In contrast, I look at states as the product of historical processes, like any other social phenomena. State formation involves developing mechanisms to control territory and to manage state-society relations. This takes place in a specific historical context where certain state-society relations become more strategic for the state formation process. These strategic state-society relations can be maintained either through coercion or consent. The notion of security cannot be reduced to the security of the state. Focusing only on the security of the state can undermine the security of groups or individuals in society. Therefore, security has different dimensions, and must be studied at different levels.

Just like the historical processes of capitalist transition, state formation processes are currently taking place within all states of the world. Some of them have generated violence and even war between states. Global migration has added a new dimension to this state formation process. For example, it has posed questions to the dominant identity of those states in countries receiving migrants.
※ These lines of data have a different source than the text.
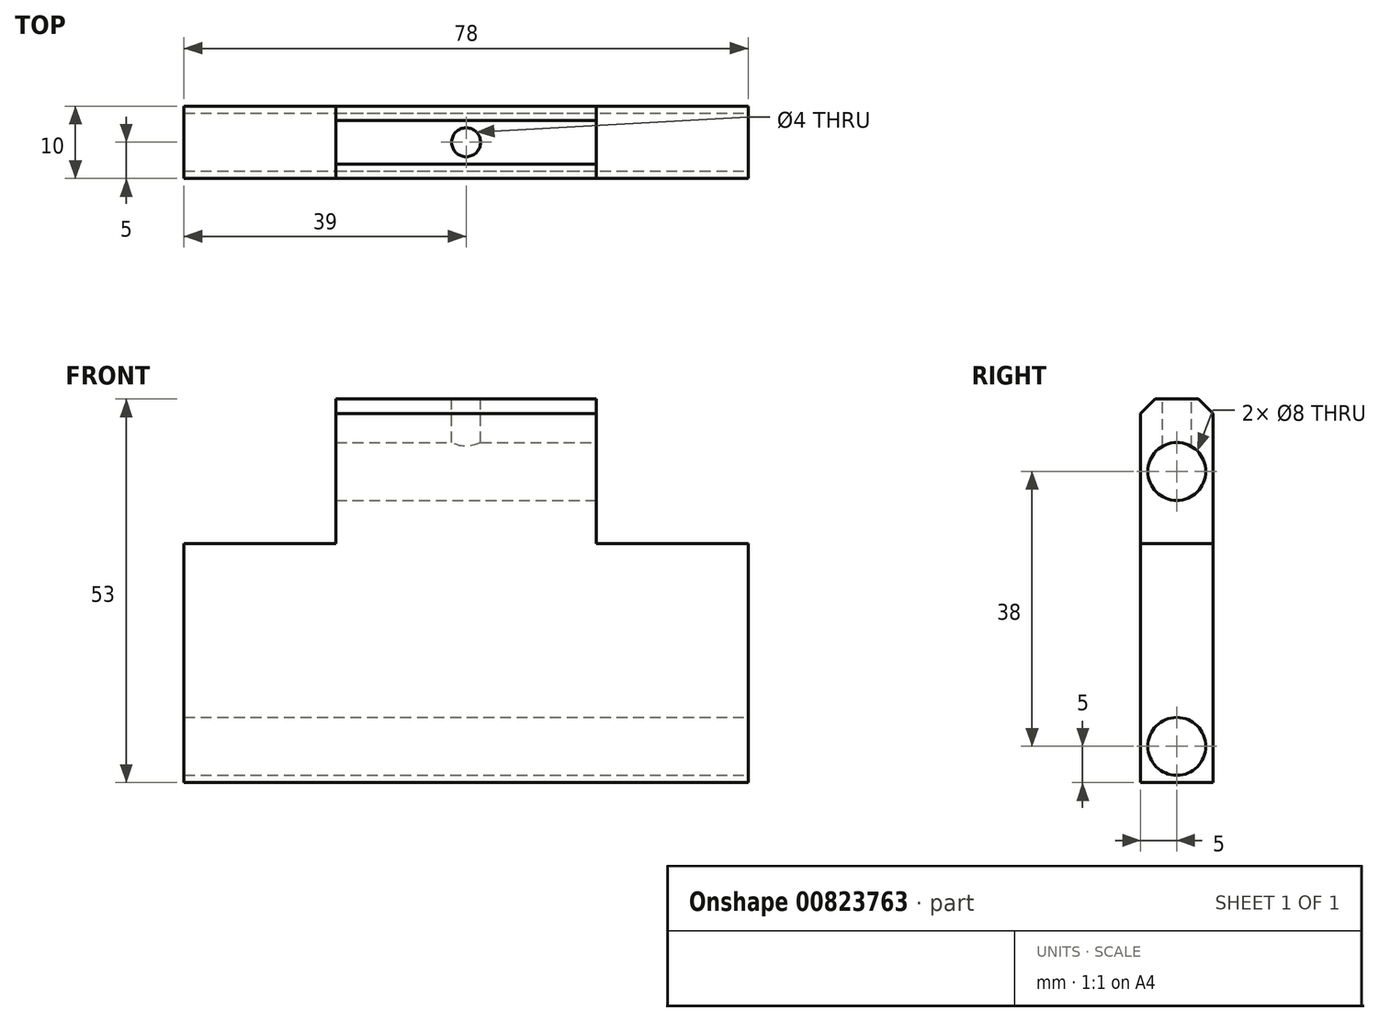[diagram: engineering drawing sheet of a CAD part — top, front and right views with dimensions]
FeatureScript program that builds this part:
annotation { "Feature Type Name" : "Feature", "Feature Type Description" : "" }
export const myFeature = defineFeature(function(context is Context, id is Id, definition is map)
    precondition{}
    {
        {
            var Q0;
            Q0=qCreatedBy(makeId("Front.planeOp"),FACE);
            var sketch = newSketch(context, id + "F0", { "sketchPlane" : qUnion([Q0])});
            skLineSegment(sketch, "E0.bottom", {"start": v(-19, 24) * mm, "end": v(19, 24) * mm});
            skLineSegment(sketch, "E0.top", {"start": v(-35, -24) * mm, "end": v(35, -24) * mm});
            skLineSegment(sketch, "E0.left", {"start": v(-35, 9) * mm, "end": v(-35, -24) * mm});
            skLineSegment(sketch, "E0.right", {"start": v(35, 9) * mm, "end": v(35, -24) * mm});
            skPoint(sketch, "E0.middle", {"position": v(0, 0) * mm});
            skLineSegment(sketch, "E1.left", {"start": v(19, 9) * mm, "end": v(19, 24) * mm});
            skLineSegment(sketch, "E1.right", {"start": v(-19, 9) * mm, "end": v(-19, 24) * mm});
            skPoint(sketch, "E1.middle", {"position": v(0, 24) * mm});
            skPoint(sketch, "E1.top.end.orphan", {"position": v(-19, 39) * mm});
            skPoint(sketch, "E2.orphan", {"position": v(19, 39) * mm});
            skLineSegment(sketch, "E3", {"start": v(-19, 9) * mm, "end": v(-35, 9) * mm});
            skLineSegment(sketch, "E4", {"start": v(-35, 9) * mm, "end": v(-19, 9) * mm});
            skPoint(sketch, "E5.orphan", {"position": v(-35, 24) * mm});
            skLineSegment(sketch, "E6", {"start": v(19, 9) * mm, "end": v(35, 9) * mm});
            skPoint(sketch, "E7.orphan", {"position": v(35, 24) * mm});
            skSolve(sketch);
        }
        {
            var Q0;
            Q0=makeQuery(id+"F0.imprint","IMPRINT",FACE,{"disambiguationData":[TD([[makeQuery(id+"F0.imprint","IMPRINT",EDGE,{"derivedFrom":sQuery(id+"F0.wireOp",EDGE,"E0.bottom")}),-1.0]])]});
            extrude(context, id + "F1", {"entities" : qUnion([Q0]), "depth" : 10 * mm, "offsetDistance" : 25 * mm});
        }
        {
            var Q0;
            Q0=makeQuery(id+"F1.opExtrude","SWEPT_FACE",FACE,{"disambiguationData":[OSD([sQuery(id+"F0.wireOp",EDGE,"E1.left")])]});
            var sketch = newSketch(context, id + "F2", { "sketchPlane" : qUnion([Q0])});
            skCircle(sketch, "E8", {"center": v(-5, 19) * mm, "radius": 4 * mm});
            skPoint(sketch, "E8.centerSnap0", {"position": v(-5, 24) * mm});
            skSolve(sketch);
        }
        {
            var Q0;
            Q0=qSketchRegion(id+"F2",true);
            extrude(context, id + "F3", {"entities" : qUnion([Q0]), "operationType" : NewBodyOperationType.REMOVE, "oppositeDirection" : true, "depth" : 38 * mm, "offsetDistance" : 25 * mm});
        }
        {
            var Q0;
            Q0=makeQuery(id+"F1.opExtrude","SWEPT_FACE",FACE,{"disambiguationData":[OSD([sQuery(id+"F0.wireOp",EDGE,"E0.right")])]});
            var sketch = newSketch(context, id + "F4", { "sketchPlane" : qUnion([Q0])});
            skCircle(sketch, "E9", {"center": v(-5, -19) * mm, "radius": 4 * mm});
            skPoint(sketch, "E9.centerSnap0", {"position": v(-5, -24) * mm});
            skSolve(sketch);
        }
        {
            var Q0;
            Q0=makeQuery(id+"F4.imprint","IMPRINT",FACE,{"disambiguationData":[TD([[makeQuery(id+"F4.imprint","IMPRINT",EDGE,{"derivedFrom":sQuery(id+"F4.wireOp",EDGE,"E9")}),1.0]])]});
            extrude(context, id + "F5", {"entities" : qUnion([Q0]), "operationType" : NewBodyOperationType.REMOVE, "oppositeDirection" : true, "depth" : 70 * mm, "offsetDistance" : 25 * mm});
        }
        {
            var Q0;
            Q0=makeQuery(id+"F1.opExtrude","SWEPT_BODY",BODY,{"disambiguationData":[OSD([sQuery(id+"F0.wireOp",EDGE,"E0.bottom"),sQuery(id+"F0.wireOp",EDGE,"E0.top"),sQuery(id+"F0.wireOp",EDGE,"E0.left"),sQuery(id+"F0.wireOp",EDGE,"E0.right"),sQuery(id+"F0.wireOp",EDGE,"E1.left"),sQuery(id+"F0.wireOp",EDGE,"E1.right"),sQuery(id+"F0.wireOp",EDGE,"E4"),sQuery(id+"F0.wireOp",EDGE,"E6")])]});
            deleteBodies(context, id + "F6", {"entities" : qUnion([Q0])});
        }
        {
            var Q0;
            Q0=qCreatedBy(makeId("Front.planeOp"),FACE);
            var sketch = newSketch(context, id + "F7", { "sketchPlane" : qUnion([Q0])});
            skLineSegment(sketch, "E10.bottom", {"start": v(-18, 24) * mm, "end": v(18, 24) * mm});
            skLineSegment(sketch, "E10.top", {"start": v(-39, -24) * mm, "end": v(39, -24) * mm});
            skLineSegment(sketch, "E10.left", {"start": v(-39, 9) * mm, "end": v(-39, -24) * mm});
            skLineSegment(sketch, "E10.right", {"start": v(39, 9) * mm, "end": v(39, -24) * mm});
            skPoint(sketch, "E10.middle", {"position": v(0, 0) * mm});
            skLineSegment(sketch, "E11.top", {"start": v(-39, 9) * mm, "end": v(-18, 9) * mm});
            skLineSegment(sketch, "E11.right", {"start": v(-18, 24) * mm, "end": v(-18, 9) * mm});
            skLineSegment(sketch, "E12.top", {"start": v(39, 9) * mm, "end": v(18, 9) * mm});
            skLineSegment(sketch, "E12.right", {"start": v(18, 24) * mm, "end": v(18, 9) * mm});
            skSolve(sketch);
        }
        {
            var Q0;
            Q0=qSketchRegion(id+"F7",true);
            var Q1;
            Q1=makeQuery(id+"F7.imprint","IMPRINT",FACE,{"disambiguationData":[TD([[makeQuery(id+"F7.imprint","IMPRINT",EDGE,{"derivedFrom":sQuery(id+"F7.wireOp",EDGE,"E10.bottom")}),-1.0]])]});
            extrude(context, id + "F8", {"entities" : qUnion([Q0, Q1]), "depth" : 10 * mm, "offsetDistance" : 25 * mm});
        }
        {
            var Q0;
            Q0=makeQuery(id+"F8.opExtrude","SWEPT_FACE",FACE,{"disambiguationData":[OSD([sQuery(id+"F7.wireOp",EDGE,"E12.right")])]});
            var sketch = newSketch(context, id + "F9", { "sketchPlane" : qUnion([Q0])});
            skCircle(sketch, "E13", {"center": v(-5, 19) * mm, "radius": 4 * mm});
            skPoint(sketch, "E13.centerSnap0", {"position": v(-5, 24) * mm});
            skSolve(sketch);
        }
        {
            var Q0;
            Q0=qSketchRegion(id+"F9",true);
            extrude(context, id + "F10", {"entities" : qUnion([Q0]), "operationType" : NewBodyOperationType.REMOVE, "oppositeDirection" : true, "depth" : 40 * mm, "offsetDistance" : 25 * mm});
        }
        {
            var Q0;
            Q0=makeQuery(id+"F8.opExtrude","SWEPT_FACE",FACE,{"disambiguationData":[OSD([sQuery(id+"F7.wireOp",EDGE,"E10.right")])]});
            var sketch = newSketch(context, id + "F11", { "sketchPlane" : qUnion([Q0])});
            skCircle(sketch, "E14", {"center": v(-5, -19) * mm, "radius": 4 * mm});
            skPoint(sketch, "E14.centerSnap0", {"position": v(-5, -24) * mm});
            skSolve(sketch);
        }
        {
            var Q0;
            Q0=qSketchRegion(id+"F11",true);
            extrude(context, id + "F12", {"entities" : qUnion([Q0]), "operationType" : NewBodyOperationType.REMOVE, "oppositeDirection" : true, "depth" : 100 * mm, "offsetDistance" : 25 * mm});
        }
        {
            var Q0;
            Q0=makeQuery(id+"F8.opExtrude","SWEPT_FACE",FACE,{"disambiguationData":[OSD([sQuery(id+"F7.wireOp",EDGE,"E10.bottom")])]});
            extrude(context, id + "F13", {"entities" : qUnion([Q0]), "operationType" : NewBodyOperationType.ADD, "depth" : 5 * mm, "offsetDistance" : 25 * mm});
        }
        {
            var Q0;
            Q0=makeQuery(id+"F13.opExtrude","CAP_FACE",FACE,{"disambiguationData":[OSD([sQuery(id+"F7.wireOp",EDGE,"E10.bottom")])],"isStart":false});
            var sketch = newSketch(context, id + "F14", { "sketchPlane" : qUnion([Q0])});
            skCircle(sketch, "E15", {"center": v(0, -5) * mm, "radius": 2 * mm});
            skPoint(sketch, "E15.centerSnap0", {"position": v(0, -10) * mm});
            skPoint(sketch, "E15.centerSnap1", {"position": v(-18, -5) * mm});
            skSolve(sketch);
        }
        {
            var Q0;
            Q0=makeQuery(id+"F14.imprint","IMPRINT",FACE,{"disambiguationData":[TD([[makeQuery(id+"F14.imprint","IMPRINT",EDGE,{"derivedFrom":sQuery(id+"F14.wireOp",EDGE,"E15")}),1.0]])]});
            extrude(context, id + "F15", {"entities" : qUnion([Q0]), "operationType" : NewBodyOperationType.REMOVE, "oppositeDirection" : true, "depth" : 10 * mm, "offsetDistance" : 25 * mm});
        }
        {
            var Q0;
            {var subQ0=sQuery(id+"F7.wireOp",EDGE,"E10.bottom");Q0=makeQuery(id+"F13.opExtrude","CAP_EDGE",EDGE,{"disambiguationData":[OSD([subQ0]),TDD([makeQuery(id+"F8.opExtrude","CAP_EDGE",EDGE,{"disambiguationData":[OSD([subQ0])],"isStart":false})])],"isStart":false});}
            var Q1;
            {var subQ0=sQuery(id+"F7.wireOp",EDGE,"E10.bottom");Q1=makeQuery(id+"F13.opExtrude","CAP_EDGE",EDGE,{"disambiguationData":[OSD([subQ0]),TDD([makeQuery(id+"F8.opExtrude","CAP_EDGE",EDGE,{"disambiguationData":[OSD([subQ0])],"isStart":true})])],"isStart":false});}
            chamfer(context, id + "F16", {"entities" : qUnion([Q0, Q1]), "width" : 2 * mm, "tangentPropagation" : true});
        }
    });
In the case of Sri Lankan state formation there was a significant development during the period of British colonialism. The model of the centralised state that prevailed in Europe was transferred to the geographic space called Sri Lanka. Geographic space was reorganised, and spatial units named using the directions of a compass. This centralised state was supposed to develop a single national identity transcending ethnic identities. This never happened. What happened was the Sinhala Buddhist majority captured the centralised state constructed by the British. This is seen in various dimensions of the state – its institutional structure, the identity of the state reflected in various aspects, and public policies. These developments went against the plural character of the Sri Lankan society, both in terms of ethnicity and religion. The failure of relations between the state and minority ethnic groups has been a major source of violence in the post-colonial history of state formation of Sri Lanka.

In 2009 the territory of the centralised Sinhala Buddhist state was consolidated with the defeat of the LTTE. With many Tamils becoming victims of the military operations, another layer of grievances has been added to what existed before. In the post-war period other minorities, especially Muslims, have become victims of Sinhala Buddhist extremism. But there have been very few developments to reform the state that reflects the plural character of the society. Instead, a notion of reconciliation has begun to dominate the ideological debate.
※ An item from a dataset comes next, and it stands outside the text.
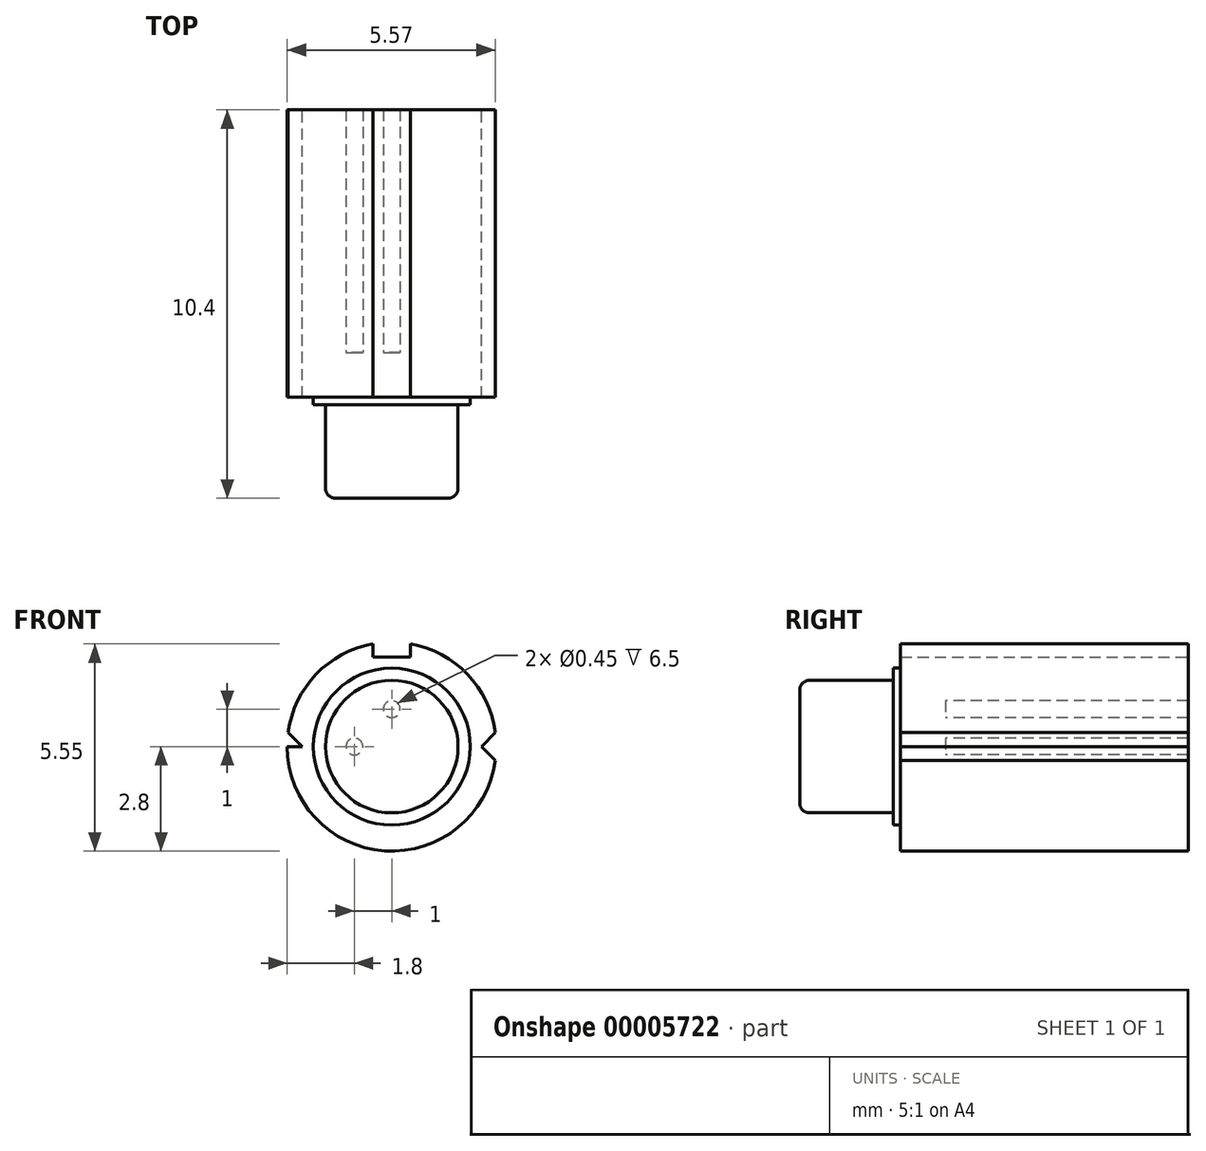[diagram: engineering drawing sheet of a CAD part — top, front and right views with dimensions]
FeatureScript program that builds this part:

Reconciliation focuses on society rather than the nature of the state and state-society relations. Arguing that Sri Lankan’s conflict is a conflict in society is to continue the discourse of “communalism” that started with the establishment of the centralised state under British colonialism. As mentioned above, along with institutions of the state Sri Lanka was supposed to develop a national identity. This meant transcending what were called “communal identities” which were supposed to be backward. When this did not happen, rather than critically analysing the nature of the state, processes in society were blamed. The notion of “civic conflict” has the same ideological basis.
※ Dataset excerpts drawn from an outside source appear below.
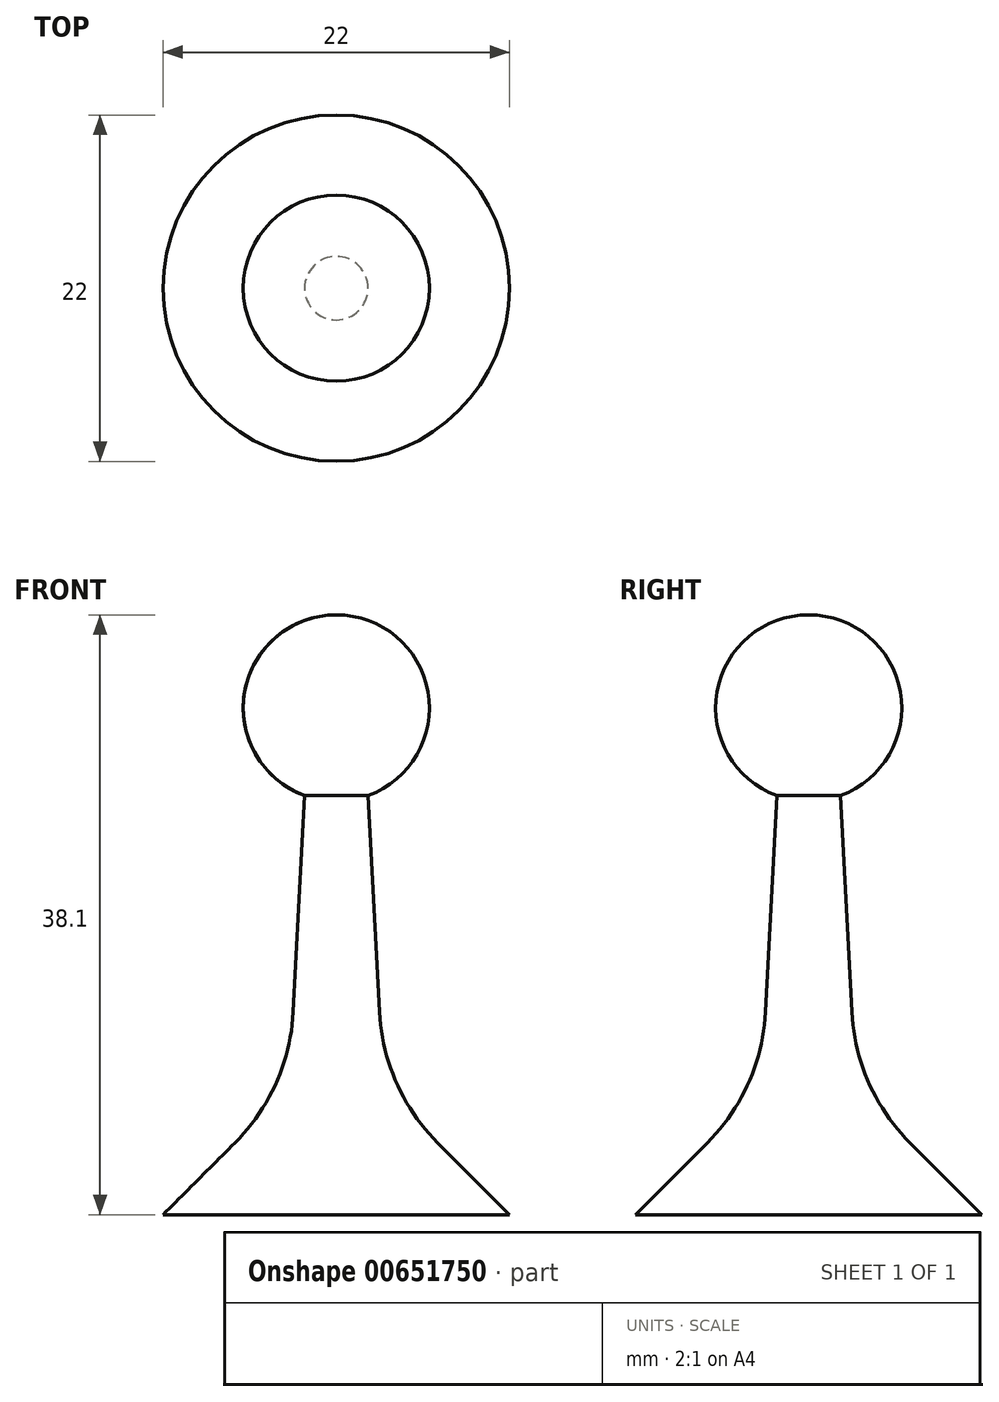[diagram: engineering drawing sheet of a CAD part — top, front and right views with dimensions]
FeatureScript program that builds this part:
annotation { "Feature Type Name" : "Feature", "Feature Type Description" : "" }
export const myFeature = defineFeature(function(context is Context, id is Id, definition is map)
    precondition{}
    {
        {
            var Q0;
            Q0=qCreatedBy(makeId("Front.planeOp"),FACE);
            var sketch = newSketch(context, id + "F0", { "sketchPlane" : qUnion([Q0])});
            skLineSegment(sketch, "E0", {"start": v(-11, 0) * mm, "end": v(0, 0) * mm});
            skLineSegment(sketch, "E1", {"start": v(0, 0) * mm, "end": v(0, 38.1) * mm});
            skLineSegment(sketch, "E2", {"start": v(-11, 0) * mm, "end": v(-6.44, 4.56) * mm});
            skLineSegment(sketch, "E3", {"start": v(-2.74, 12.87) * mm, "end": v(-2.02, 26.63) * mm});
            skArc(sketch, "E4", {"start": v(0, 38.1) * mm, "mid": v(-5.82, 33.21) * mm, "end": v(-2.02, 26.63) * mm});
            skPoint(sketch, "E5.visualSharp", {"position": v(-3, 8) * mm});
            skArc(sketch, "E5.filletArc", {"start": v(-6.44, 4.56) * mm, "mid": v(-3.82, 8.37) * mm, "end": v(-2.74, 12.87) * mm});
            skSolve(sketch);
        }
        {
            var Q0;
            Q0 = qSketchRegion(id + "F0", true);
            var Q1;
            Q1=sQuery(id+"F0.wireOp",EDGE,"E1");
            revolve(context, id + "F1", {"entities" : qUnion([Q0]), "axis" : qUnion([Q1]), "revolveType" : RevolveType.FULL});
        }
    });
Although there is an element of prejudice and animosity between identity groups in Sri Lanka society, they exist in the context of a centralised Sinhala Buddhist state. To ignore this, as it is happening with the ideology of reconciliation, is to ignore the need for fundamental state reform focusing on its structure, identity and public policies to suit a multi-ethnic and multi-religious society. What we need is not a nation-state with a unified identity, but a state that has space for multiple identities. This has to go in parallel to work in society. But at present, as in the case of poverty alleviation, challenging reconciliation at ideological level seems to be important.